Rozrywka

Nowa "Lalka" budzi wątpliwości. "Może trzeba szukać gdzie indziej?"

2025-04-01

Autor: Tomasz

Wprowadzenie

Nowa adaptacja "Lalki" w reżyserii Marcina Kawalskiego i produkcji Radosława Drabika wzbudza kontrowersje wśród krytyków i widzów. W przeszłości dzieło Bolesława Prusa doczekało się wielu adaptacji, w tym znakomitego filmu Wojciecha Hasa z Mariuszem Dmochowskim oraz popularnego serialu Ryszarda Bera.

Aktualność literackiej klasyki

W rozmowie z Onetem, znany dziennikarz porusza kwestię aktualności i wagi tej literackiej klasyki.

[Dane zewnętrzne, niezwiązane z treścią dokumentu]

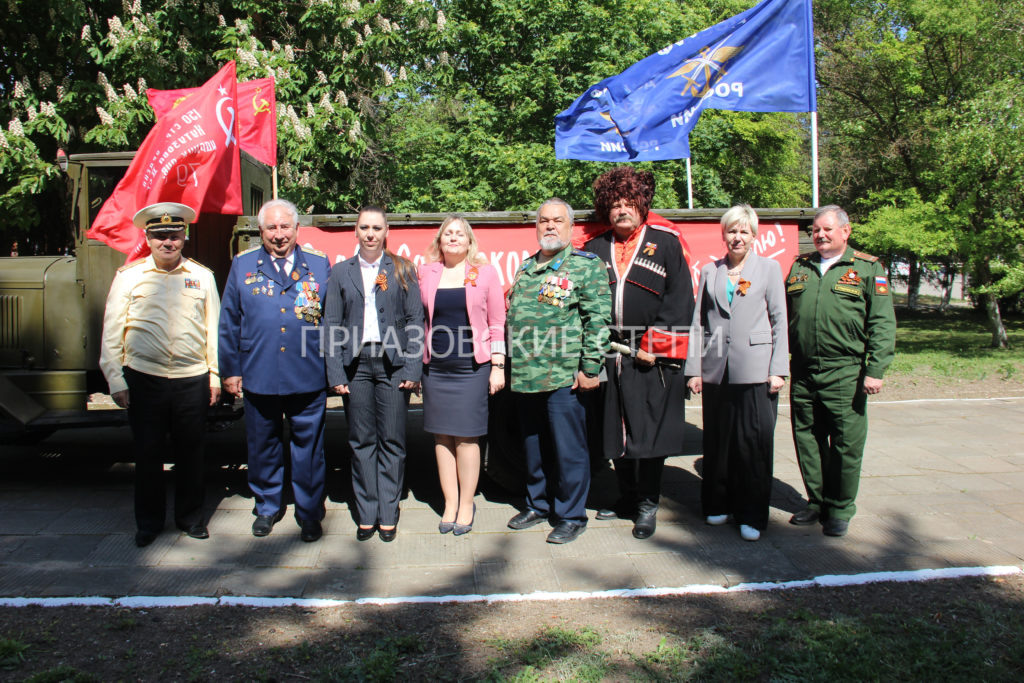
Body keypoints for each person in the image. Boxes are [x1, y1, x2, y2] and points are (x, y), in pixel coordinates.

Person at [99, 202, 220, 547]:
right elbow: (112, 332)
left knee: (192, 455)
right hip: (145, 378)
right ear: (148, 239)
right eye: (160, 236)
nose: (168, 242)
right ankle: (149, 523)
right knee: (148, 455)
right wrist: (116, 379)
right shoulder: (129, 277)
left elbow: (213, 329)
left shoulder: (202, 277)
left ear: (185, 237)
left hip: (191, 378)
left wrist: (214, 375)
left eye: (175, 235)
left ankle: (191, 519)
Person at [585, 167, 694, 540]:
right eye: (614, 204)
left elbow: (681, 301)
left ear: (642, 204)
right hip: (609, 355)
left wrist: (654, 345)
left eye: (628, 202)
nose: (621, 210)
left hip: (651, 359)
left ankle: (648, 503)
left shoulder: (665, 244)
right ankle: (627, 496)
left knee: (648, 434)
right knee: (614, 432)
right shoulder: (595, 249)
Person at [219, 198, 331, 543]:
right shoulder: (243, 266)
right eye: (271, 228)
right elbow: (229, 322)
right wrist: (230, 370)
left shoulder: (318, 265)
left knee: (309, 449)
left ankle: (309, 512)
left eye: (285, 227)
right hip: (259, 371)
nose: (279, 235)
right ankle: (267, 506)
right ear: (260, 231)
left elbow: (332, 320)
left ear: (297, 229)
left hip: (307, 372)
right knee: (262, 444)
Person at [505, 198, 611, 544]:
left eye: (557, 221)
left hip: (565, 376)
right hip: (526, 374)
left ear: (570, 227)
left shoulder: (585, 266)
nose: (549, 226)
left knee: (569, 450)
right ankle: (538, 504)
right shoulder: (525, 267)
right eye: (543, 221)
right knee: (533, 448)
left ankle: (571, 515)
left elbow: (597, 320)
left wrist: (590, 367)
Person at [786, 205, 896, 537]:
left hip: (845, 371)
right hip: (803, 370)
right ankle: (817, 501)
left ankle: (840, 507)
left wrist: (875, 369)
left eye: (827, 229)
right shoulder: (800, 267)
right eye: (815, 231)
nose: (819, 235)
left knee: (846, 443)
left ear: (845, 231)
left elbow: (882, 322)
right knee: (808, 438)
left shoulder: (866, 267)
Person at [684, 205, 788, 542]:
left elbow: (779, 320)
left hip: (756, 371)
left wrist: (778, 370)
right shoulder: (709, 272)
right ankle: (717, 504)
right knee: (718, 442)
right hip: (716, 371)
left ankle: (752, 514)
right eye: (731, 231)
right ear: (723, 235)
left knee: (752, 445)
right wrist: (694, 370)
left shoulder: (769, 269)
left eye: (744, 231)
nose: (737, 237)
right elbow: (699, 323)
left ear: (754, 236)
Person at [323, 206, 424, 542]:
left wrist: (412, 365)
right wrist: (335, 370)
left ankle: (388, 511)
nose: (370, 233)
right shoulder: (341, 272)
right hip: (356, 366)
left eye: (376, 228)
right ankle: (367, 512)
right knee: (361, 441)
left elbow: (414, 321)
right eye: (364, 227)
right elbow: (331, 324)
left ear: (386, 231)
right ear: (355, 231)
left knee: (392, 441)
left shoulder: (401, 269)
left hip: (392, 366)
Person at [418, 215, 506, 535]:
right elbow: (419, 321)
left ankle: (467, 503)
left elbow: (497, 321)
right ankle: (450, 502)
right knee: (442, 438)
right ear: (440, 241)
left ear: (469, 241)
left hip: (471, 368)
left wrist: (497, 365)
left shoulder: (484, 274)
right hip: (436, 369)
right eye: (448, 234)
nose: (453, 238)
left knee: (467, 439)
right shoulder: (426, 273)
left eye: (460, 234)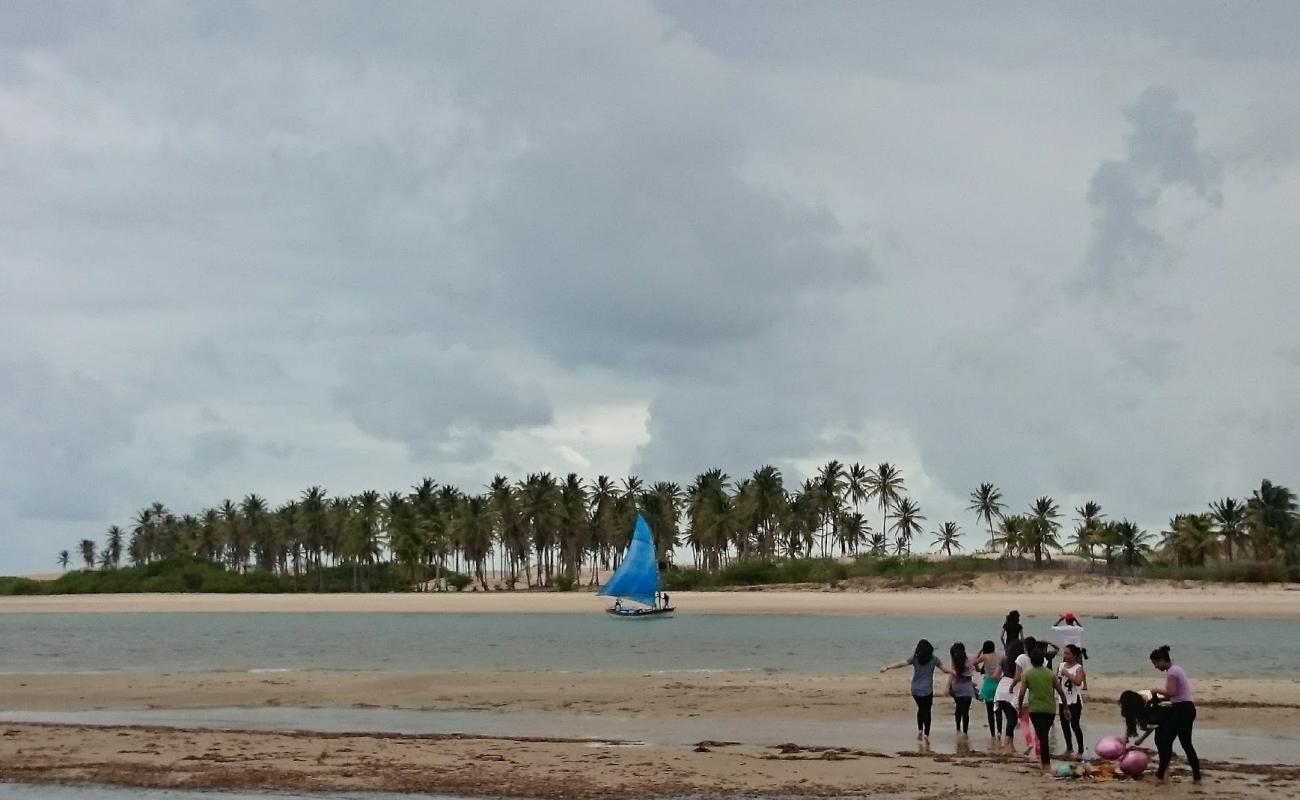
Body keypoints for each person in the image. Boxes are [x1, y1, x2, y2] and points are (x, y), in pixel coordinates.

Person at [1121, 645, 1201, 785]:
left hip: (1181, 710)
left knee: (1165, 742)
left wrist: (1155, 690)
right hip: (1185, 708)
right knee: (1186, 744)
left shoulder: (1172, 672)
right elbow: (1175, 696)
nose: (1156, 667)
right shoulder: (1176, 669)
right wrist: (1158, 699)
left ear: (1162, 660)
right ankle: (1196, 777)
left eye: (1156, 663)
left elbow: (1172, 693)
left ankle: (1160, 776)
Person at [881, 638, 949, 746]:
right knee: (927, 711)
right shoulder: (934, 659)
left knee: (921, 709)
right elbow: (945, 670)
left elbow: (901, 664)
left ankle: (919, 730)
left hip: (915, 690)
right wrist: (956, 672)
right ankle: (926, 734)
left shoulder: (915, 659)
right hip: (927, 690)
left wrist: (887, 667)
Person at [1017, 646, 1071, 774]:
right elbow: (1061, 692)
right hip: (1050, 709)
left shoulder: (1027, 674)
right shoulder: (1050, 673)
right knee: (1043, 735)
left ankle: (1046, 764)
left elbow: (1021, 694)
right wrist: (1065, 708)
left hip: (1035, 710)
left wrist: (1019, 709)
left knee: (1042, 736)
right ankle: (1044, 761)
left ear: (1031, 660)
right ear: (1043, 660)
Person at [1057, 643, 1087, 758]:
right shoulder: (1061, 665)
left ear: (1074, 655)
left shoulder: (1078, 668)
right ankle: (1069, 748)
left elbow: (1079, 682)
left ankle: (1080, 750)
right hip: (1062, 699)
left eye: (1068, 653)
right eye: (1064, 653)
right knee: (1064, 725)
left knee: (1075, 725)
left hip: (1074, 700)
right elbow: (1057, 680)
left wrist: (1068, 674)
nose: (1066, 656)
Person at [992, 639, 1023, 752]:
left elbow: (995, 676)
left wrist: (1003, 681)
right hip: (1013, 689)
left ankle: (1011, 745)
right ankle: (1005, 744)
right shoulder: (1020, 661)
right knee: (1012, 718)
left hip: (1001, 688)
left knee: (1010, 717)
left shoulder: (1004, 659)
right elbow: (1018, 677)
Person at [972, 640, 1002, 740]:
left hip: (988, 683)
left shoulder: (984, 657)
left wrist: (980, 651)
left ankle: (992, 734)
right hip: (998, 684)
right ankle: (999, 732)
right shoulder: (999, 656)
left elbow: (973, 662)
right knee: (998, 710)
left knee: (990, 711)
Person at [947, 642, 975, 736]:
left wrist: (949, 687)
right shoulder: (970, 658)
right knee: (966, 711)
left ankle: (958, 729)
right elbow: (977, 661)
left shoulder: (955, 660)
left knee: (958, 708)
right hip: (967, 686)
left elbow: (952, 674)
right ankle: (965, 732)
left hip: (957, 686)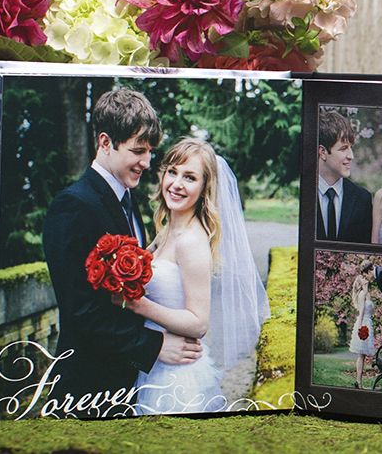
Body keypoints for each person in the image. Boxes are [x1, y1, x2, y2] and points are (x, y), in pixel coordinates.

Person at [42, 88, 201, 417]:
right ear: (104, 143)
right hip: (88, 385)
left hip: (129, 382)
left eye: (149, 152)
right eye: (138, 151)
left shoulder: (128, 197)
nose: (146, 162)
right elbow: (81, 310)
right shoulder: (73, 205)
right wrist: (155, 346)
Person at [124, 139, 270, 414]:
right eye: (173, 172)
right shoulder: (167, 230)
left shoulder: (191, 240)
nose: (177, 183)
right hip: (155, 359)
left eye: (190, 177)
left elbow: (197, 322)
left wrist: (137, 304)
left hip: (177, 375)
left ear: (205, 189)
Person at [316, 110, 372, 243]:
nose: (351, 156)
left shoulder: (362, 199)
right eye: (343, 149)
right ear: (322, 152)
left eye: (351, 148)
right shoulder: (304, 194)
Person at [347, 271, 374, 389]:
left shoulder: (367, 294)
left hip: (367, 322)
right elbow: (362, 311)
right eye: (363, 278)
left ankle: (358, 381)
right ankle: (358, 381)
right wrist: (360, 327)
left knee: (362, 355)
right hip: (363, 322)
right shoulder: (363, 294)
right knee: (361, 355)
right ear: (360, 283)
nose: (365, 278)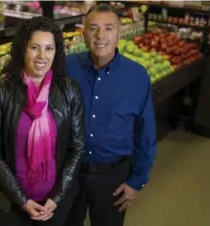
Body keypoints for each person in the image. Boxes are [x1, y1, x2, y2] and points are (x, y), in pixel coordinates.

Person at [0, 16, 85, 226]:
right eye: (34, 48)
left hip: (54, 204)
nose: (42, 56)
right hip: (11, 205)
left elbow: (77, 148)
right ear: (22, 49)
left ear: (56, 53)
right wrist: (22, 201)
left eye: (49, 49)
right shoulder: (0, 91)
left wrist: (56, 199)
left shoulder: (69, 90)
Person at [64, 4, 157, 226]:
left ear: (119, 33)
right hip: (69, 173)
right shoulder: (67, 68)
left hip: (113, 177)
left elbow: (146, 132)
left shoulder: (136, 76)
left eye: (108, 28)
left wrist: (137, 181)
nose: (100, 36)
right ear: (83, 32)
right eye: (93, 28)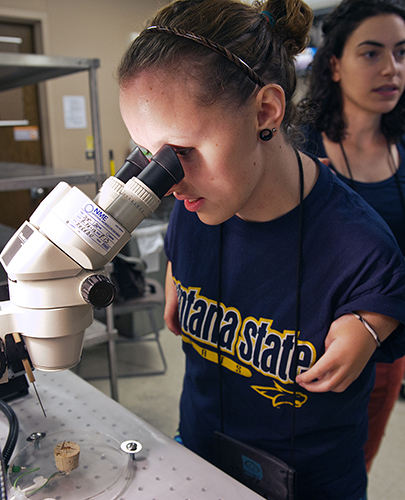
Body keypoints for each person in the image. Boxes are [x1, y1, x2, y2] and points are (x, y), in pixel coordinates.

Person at [117, 0, 405, 498]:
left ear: (265, 111)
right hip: (202, 459)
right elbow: (178, 270)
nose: (166, 183)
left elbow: (387, 293)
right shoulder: (195, 212)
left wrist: (372, 322)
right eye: (149, 155)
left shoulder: (361, 246)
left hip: (308, 484)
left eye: (181, 151)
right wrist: (175, 276)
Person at [299, 0, 405, 473]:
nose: (391, 68)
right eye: (371, 53)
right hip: (295, 349)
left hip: (383, 354)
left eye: (402, 53)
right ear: (335, 64)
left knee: (350, 468)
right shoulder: (294, 148)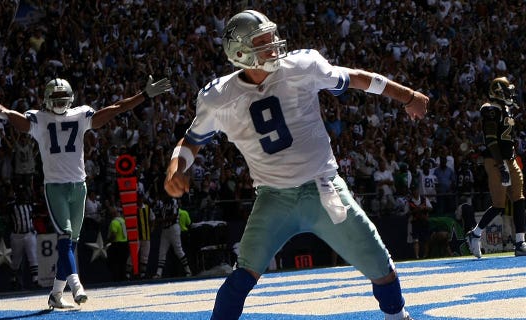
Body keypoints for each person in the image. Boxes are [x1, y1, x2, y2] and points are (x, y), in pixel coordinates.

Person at [164, 10, 427, 320]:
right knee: (242, 275)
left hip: (323, 188)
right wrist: (175, 168)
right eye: (262, 41)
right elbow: (191, 140)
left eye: (272, 36)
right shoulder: (219, 97)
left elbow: (355, 77)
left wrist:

Wskazuje na rosnące zainteresowanie współczesnymi historiami, które mogłyby w lepszy sposób oddać duch czasów i wyzwania, przed którymi stoi dzisiejsze społeczeństwo. "Czy nie powinniśmy eksplorować mniej oczywistych dróg w kinematografii, sięgając po zapomniane historie, które mają potencjał na nowo odzwierciedlić nasze realia?" – pyta retorycznie.

Opinie o adaptacji

W artykule podkreślono także wypowiedź aktorki Anny Nehrebeckiej, która zaskoczyła wszystkich, komentując możliwość powrotu do znanych historii. "Zamiast remake'ować klasyki, lepiej je przywracać do kin i tworzyć wokół nich dyskusje" – sugeruje Nehrebecka.

Wybór aktora

Producent Radosław Drabik wyraża dumę z wyboru Marcina Dorocińskiego do roli Wokulskiego, twierdząc, że jego kreacja będzie jedną z najważniejszych w historii polskiego kina. "Wierzę, że widzowie dostrzegą w Wokulskim nie tylko postać XIX wieku, ale i człowieka, z którym mogą się identyfikować" – dodał Dorociński, cytowany przez media.

Przyszłość filmu

Film ma być współprodukcją Telewizji Polskiej i Gigant Films, a zdjęcia planowane są na sierpień 2025 roku. Tymczasem entuzjaści literatury i kina czekają na więcej informacji o tym, jak klasyka literatury spotka się z nowoczesnym rzemiosłem filmowym. Czy nowa "Lalka" zdobędzie serca widzów, czy raczej pójdzie w zapomnienie? To pytanie, które z pewnością zyska na aktualności w nadchodzących latach.